Robert Tanitch reviews Evita at Open Air Theatre, Regent’s Park, London NW1
Jamie Lloyd gives Andrew Lloyd Webber and Tim Rice’s 1978 rock opera a raw, brutal and contemporary concert performance with handheld microphones. It’s not like any Evita you have seen.
There is smoke, flame, fireworks, black confetti and burst balloons. There is no glamour whatsoever. The iconic Christian Dior dress makes the briefest of appearances.
The stage is stripped bare. There is a huge staircase. The lighting can be blinding. The story-telling is poor. The lyrics are not always audible.
The production takes its energy from the music and Fabian Aloise’s choreography which drives the show. The dancers upstage the lead American actors every time.
The script traces the rise of Eva Peron, from illegitimate child to small-time prostitute, to big time poule de luxe, to mistress and finally wife of Argentine’s dictator, from which vantage point she seduces the whole nation.
Eva Peron had style and glamour. She was worshipped by the poor, the descamisados, the shirtless ones. Her popularity outstripped Peron’s. She was a Superstar and like the other Andrew Lloyd Webber/Tim Rice Superstar she died in at 33 (from cancer).
Such national outpouring of grief in 1952 would not be equalled until 1997 and the death of Diana, Princess of Wales, who will, no doubt, be the subject of a lush West End musical at some future date.

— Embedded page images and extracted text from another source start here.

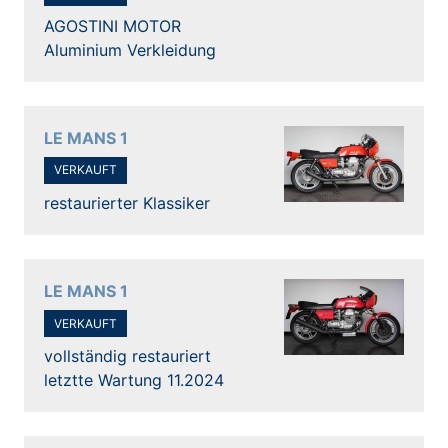
AGOSTINI MOTOR
Aluminium Verkleidung
LE MANS 1
VERKAUFT
restaurierter Klassiker
LE MANS 1
VERKAUFT
vollständig restauriert
letztte Wartung 11.2024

For those who have seen Elaine Page, Patti Lupone, Madonna and Elena Rogers. Samantha Pauly’s Evita will be a big surprise. Pauly wears a white slip and sneakers. She remains an unsympathetic, girly slut throughout. Nobody is going to cry for Eva Peron in Regent’s Park.
Trent Saunders, who plays Che, the cynical narrator, wears a Che Guevara T-shirt and looks like the scruffy Che we know. Saunders’ originality is to strip to his underwear and have a bucket of paint thrown all over him.